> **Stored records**
# # # #

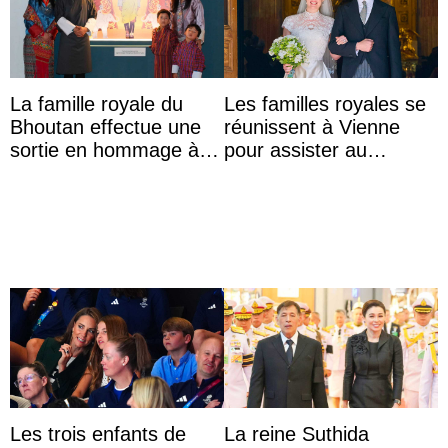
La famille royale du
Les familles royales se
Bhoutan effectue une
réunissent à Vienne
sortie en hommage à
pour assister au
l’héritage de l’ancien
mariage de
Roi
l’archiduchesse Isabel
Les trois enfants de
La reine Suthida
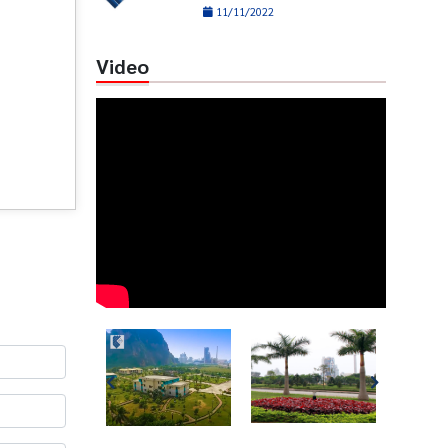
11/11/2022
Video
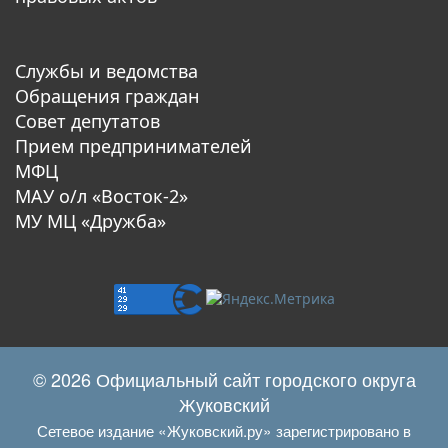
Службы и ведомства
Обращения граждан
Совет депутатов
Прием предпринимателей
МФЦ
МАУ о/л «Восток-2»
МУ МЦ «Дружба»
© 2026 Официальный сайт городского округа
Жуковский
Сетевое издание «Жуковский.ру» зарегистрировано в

# # # #

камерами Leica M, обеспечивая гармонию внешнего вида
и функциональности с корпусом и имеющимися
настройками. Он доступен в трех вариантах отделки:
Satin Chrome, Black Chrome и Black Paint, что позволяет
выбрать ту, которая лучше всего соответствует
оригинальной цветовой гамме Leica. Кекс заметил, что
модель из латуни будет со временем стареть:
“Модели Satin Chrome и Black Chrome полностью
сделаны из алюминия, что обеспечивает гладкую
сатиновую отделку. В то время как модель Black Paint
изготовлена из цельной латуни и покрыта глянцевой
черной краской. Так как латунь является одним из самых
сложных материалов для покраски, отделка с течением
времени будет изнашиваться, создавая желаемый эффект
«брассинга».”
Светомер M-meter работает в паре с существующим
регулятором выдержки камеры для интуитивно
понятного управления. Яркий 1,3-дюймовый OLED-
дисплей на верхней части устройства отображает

# # # #

Show me all lines in the records that contain "латуни".

модель из латуни будет со временем стареть:
изготовлена из цельной латуни и покрыта глянцевой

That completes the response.